======== DATA RECORDS

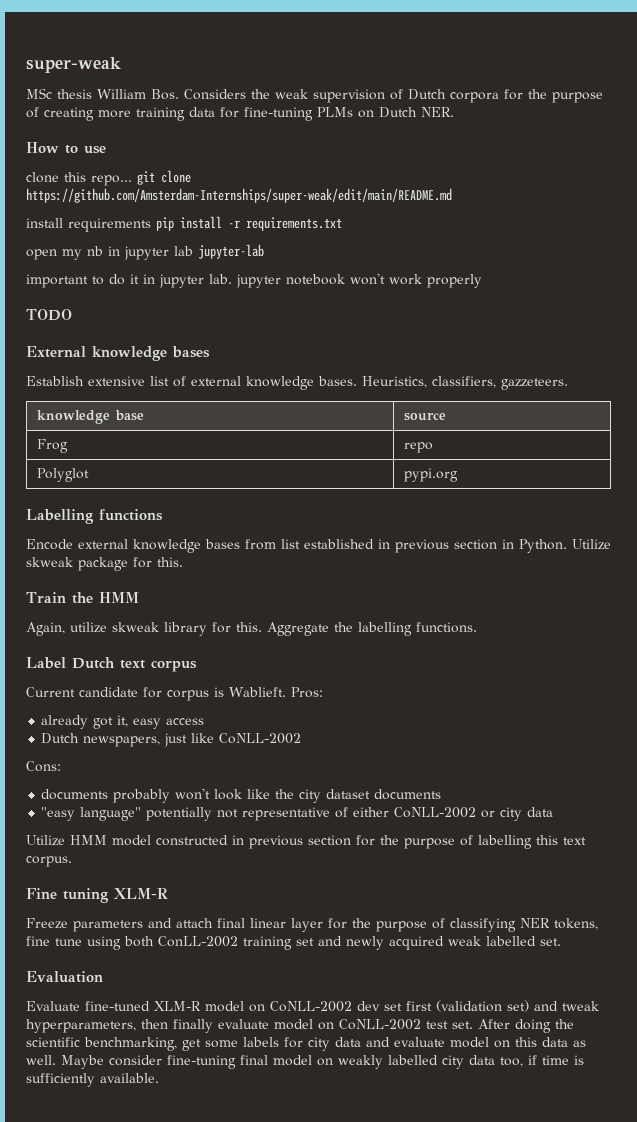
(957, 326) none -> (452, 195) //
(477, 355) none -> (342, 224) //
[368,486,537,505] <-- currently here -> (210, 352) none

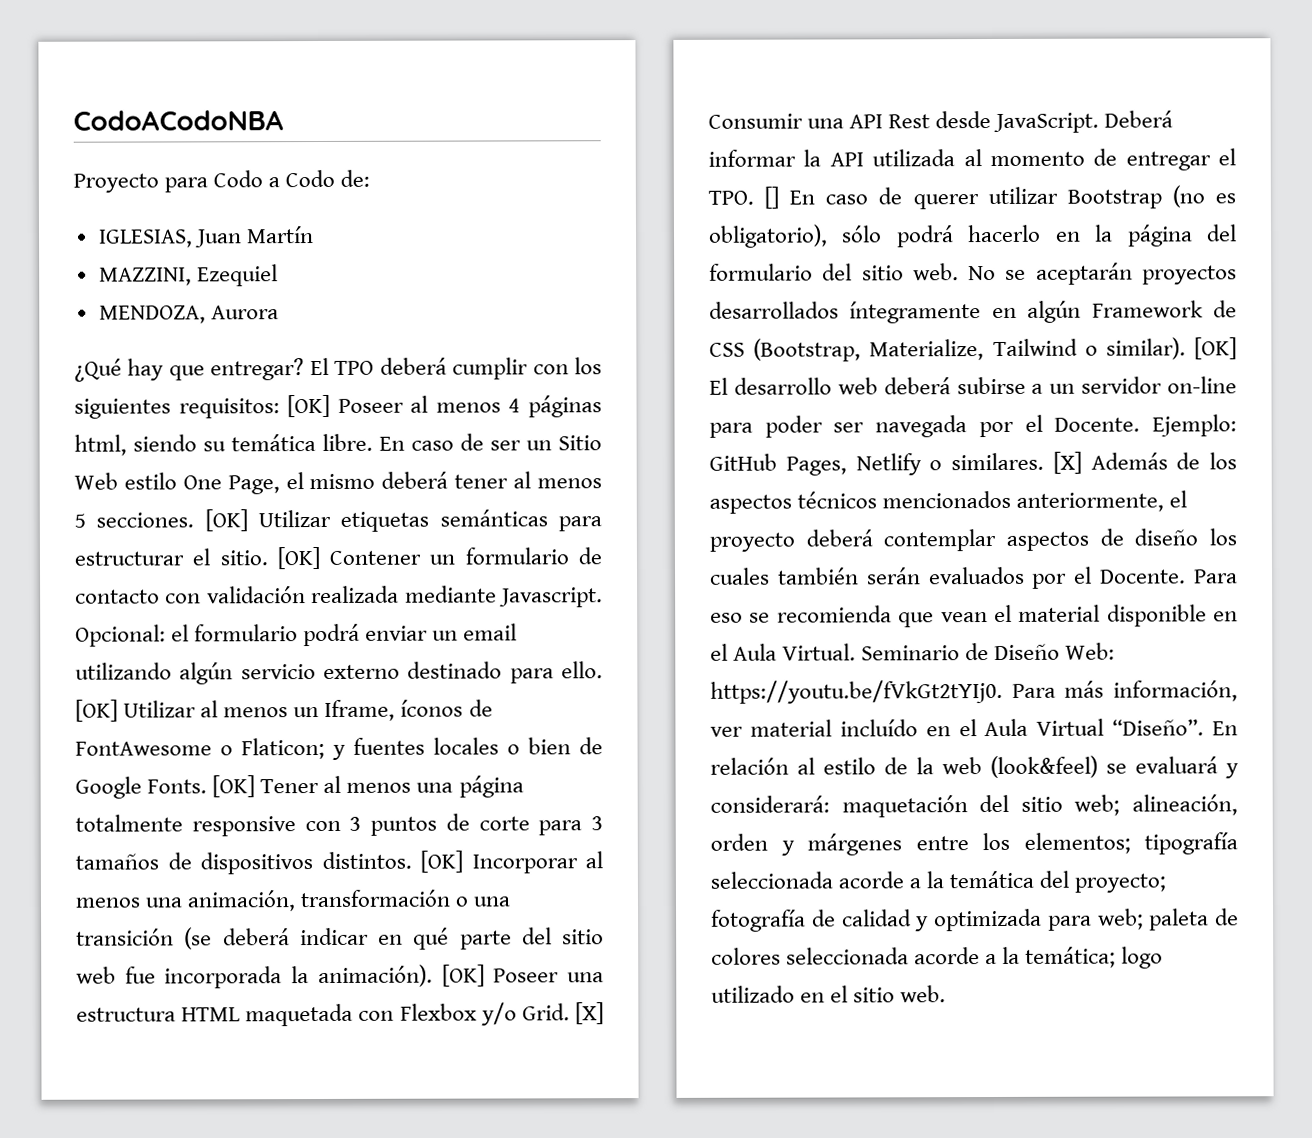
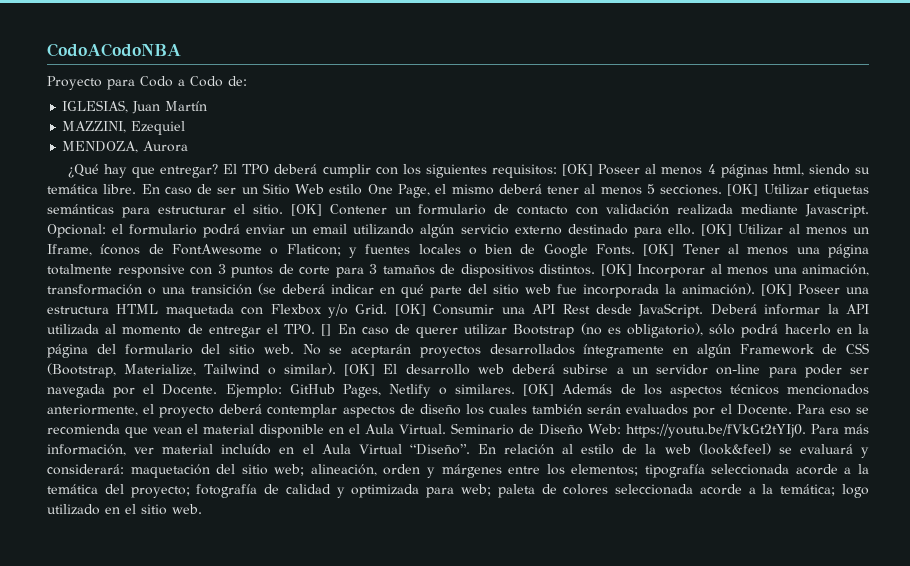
[575,1002,605,1025] [X] -> [394,304,426,316] [OK]
[1052,451,1082,474] [X] -> [523,384,555,396] [OK]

================

**WHAT THE TASK ASKS**
Only the text of the records is to be reproduced exactly; skip the pictures.

**ANSWER FOR THIS EXERCISE**
(957, 326) none -> (452, 195) //
(477, 355) none -> (342, 224) //
[368,486,537,505] <-- currently here -> (210, 352) none

[575,1002,605,1025] [X] -> [394,304,426,316] [OK]
[1052,451,1082,474] [X] -> [523,384,555,396] [OK]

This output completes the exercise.